Collaborative Agreement Reached Between ARTstor and the National Gallery of Art
ARTstor is pleased to announce that it has reached an agreement with the National Gallery of Art (Washington, D.C.) to collaborate on the digitization and distribution through ARTstor of the Foto Reali Archive, one of the most important photographic archives belonging to the National Gallery of Art Library's Department of Image Collections.
The National Gallery of Art Library's Department of Image Collections has unusually rich photographic archives. The Foto Reali Archive is among those most prized by scholars, and as such it is routinely consulted by art historians, art conservators and curators, historians of art collecting, and other scholars. Foto Reali was a Florentine photographic firm that surveyed private art collections as well as dealer inventories in Italy in the early twentieth century, often photographing the paintings in situ. Among the private collections represented in the archive are such key collections as those assembled by Harold Acton, Vittorio Cini, Alessandro Contini-Bonacossi, Luigi Grassi and Eugenio Ventura.

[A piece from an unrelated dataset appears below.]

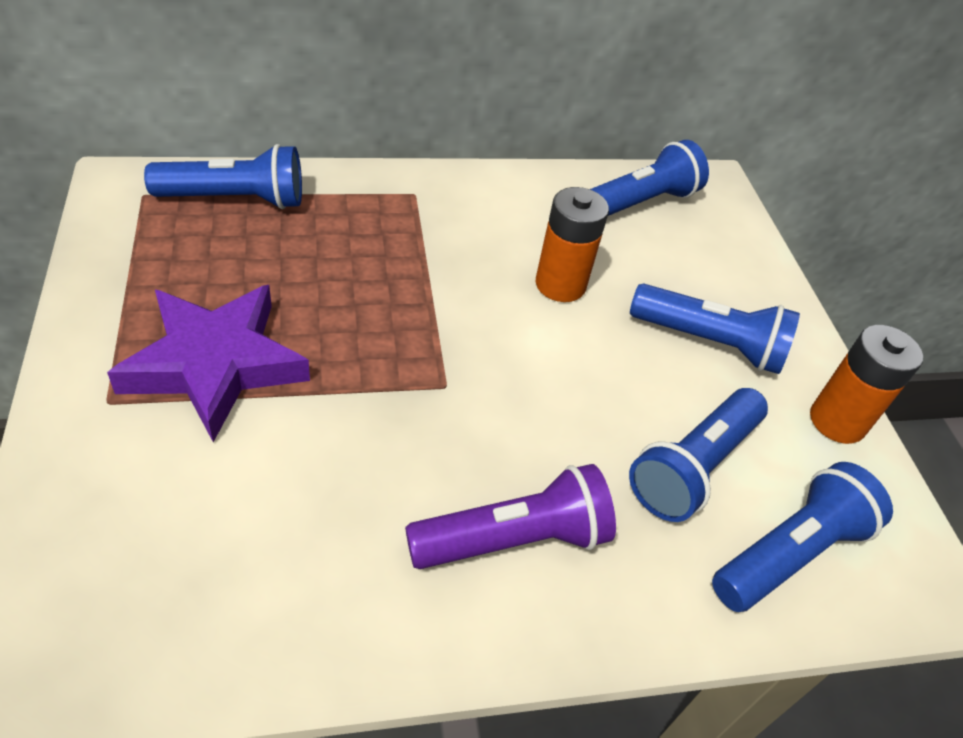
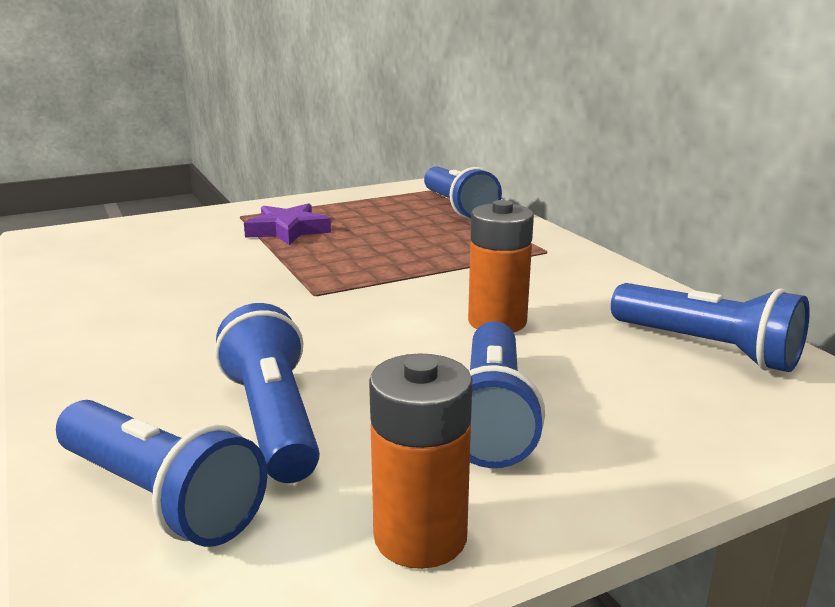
camera: 80 degrees right, 25 degrees down
(215, 364) = (288, 230): purple star -> purple star, size x0.63
(514, 539) = (154, 339): purple flashlight -> none
(693, 467) = (273, 419): blue flashlight -> blue flashlight turned 45 degrees clockwise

The contents of this important archive will greatly enrich ARTstor's value to a wide audience in the history of art and related fields, especially students of Italian Renaissance painting. It closely complements the Sansoni Archive at the Frick Art Reference Library, concurrently being digitized for distribution through ARTstor. Everett Fahy, John Pope-Hennessy Chairman of the Department of European Paintings at the Metropolitan Museum of Art, has studied the Foto Reali Archive intensively. He stresses the documentary value of these early photographs of Italian paintings. "Many of the early photographs of paintings belonging to dealers show the paintings before they were restored, often in their original frames," says Fahy. "As many of the works are unknown even to specialists," adds David Alan Brown, the National Gallery of Art's Curator of Italian Paintings, "this vast image collection holds out the promise of exciting discoveries."

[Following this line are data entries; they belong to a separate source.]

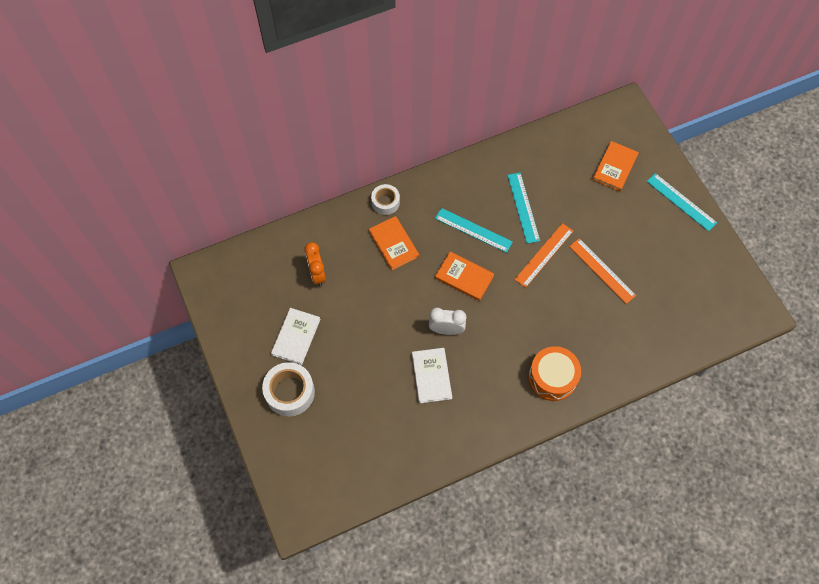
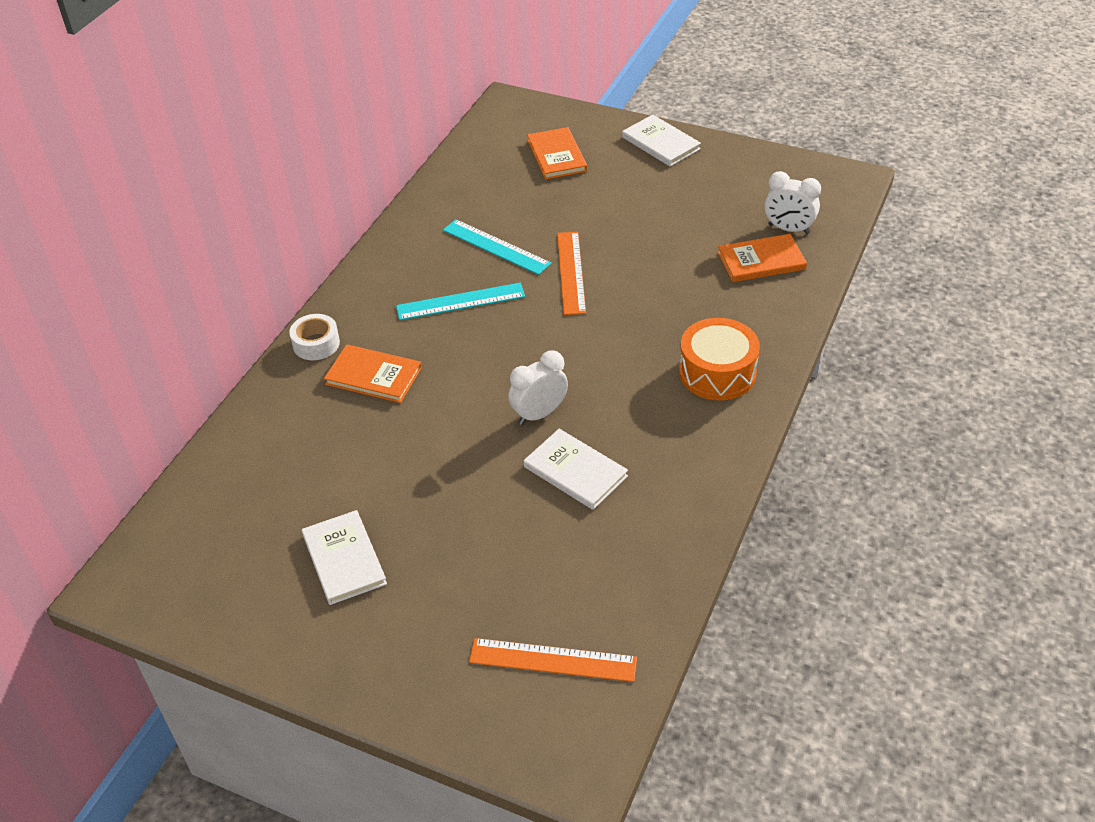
camera: 40 degrees left, 20 degrees down
(290, 392) = (403, 627): white tape -> none
(317, 274) = (301, 472): orange clock -> none
(464, 277) = (501, 350): orange book -> orange book (761, 261)
(601, 271) = (651, 246): orange ruler -> orange ruler (553, 660)
(681, 202) = (661, 143): turquoise ruler -> white book
(687, 319) = (788, 229): none -> white clock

In reaching this agreement, Neal Turtell, Executive Librarian, National Gallery of Art, expressed his enthusiasm in collaborating to use digital technologies to make these important scholarly resources more broadly available for noncommercial pedagogical and scholarly purposes. "The National Gallery of Art is excited to make the unique contents of the Foto Reali Archive more accessible to the academic and museum community. Our collaboration with ARTstor is a natural outgrowth of Paul Mellon's commitment to excellence in art historical research," commented Turtell. James Shulman, Executive Director of ARTstor, adds, "The Foto Reali archive is a unique source of information on early collections of Italian paintings. ARTstor is delighted to be able to play a part in making it more easily accessible for scholarly and educational purposes."

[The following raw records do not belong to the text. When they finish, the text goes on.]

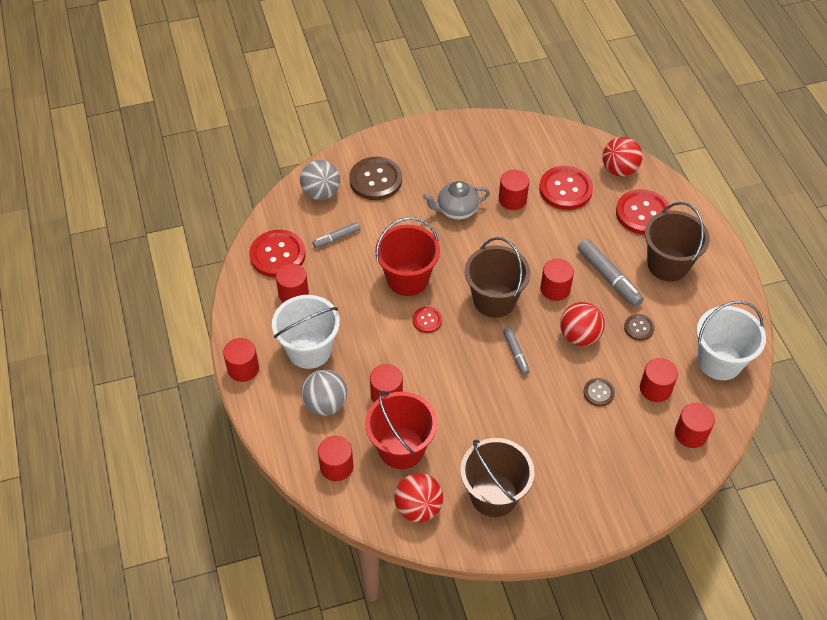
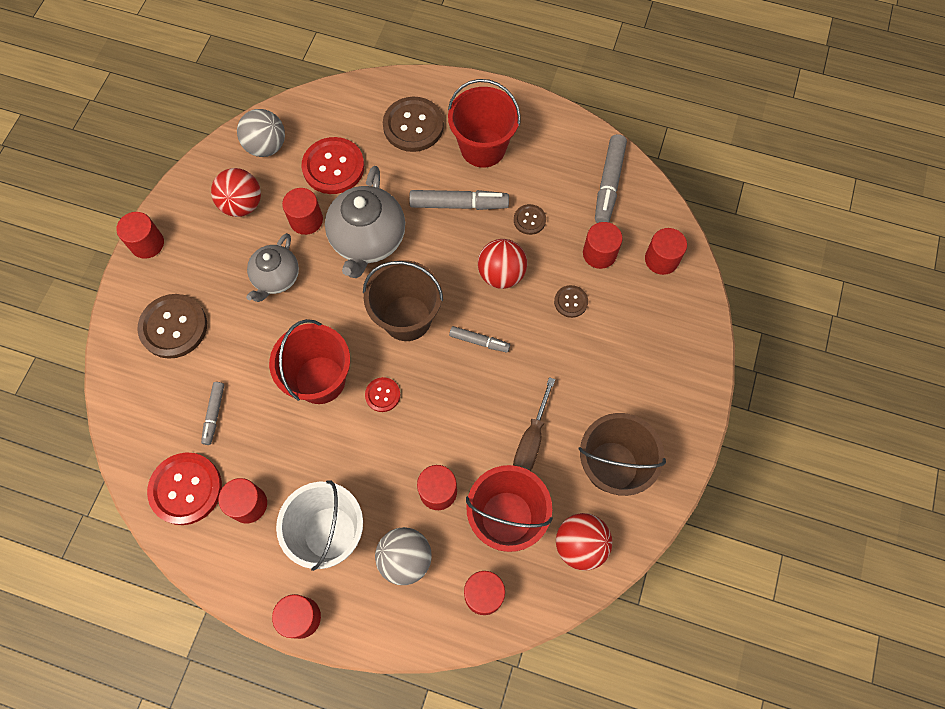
camera: 55 degrees left, 15 degrees up
(321, 193) = (143, 391): grey ball -> grey ball (266, 146)
(470, 430) = (531, 440): none -> brown screwdriver
(530, 242) = (368, 240): none -> grey teapot
(555, 289) = (436, 257): red cylinder -> red cylinder (147, 243)
(619, 170) = (350, 107): red ball -> red ball (242, 204)
(642, 213) = (413, 126): red button -> brown button
(668, 264) = (483, 148): brown bucket -> red bucket
(719, 361) = (609, 184): white bucket -> grey marker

The Department of Image Collections of the Library at the National Gallery of Art is a study and research collection of images documenting European and American art and architecture. Established in 1943, the collection now contains almost 10 million black-and-white photographs, negatives, slides, and microform images of all aspects of Western art.
ARTstor (www.artstor.org) was created in 2001 as an initiative of The Andrew W. Mellon Foundation, and is now an independent non-profit organization with a mission to use digital technology to enhance scholarship, teaching and learning in the arts and associated fields.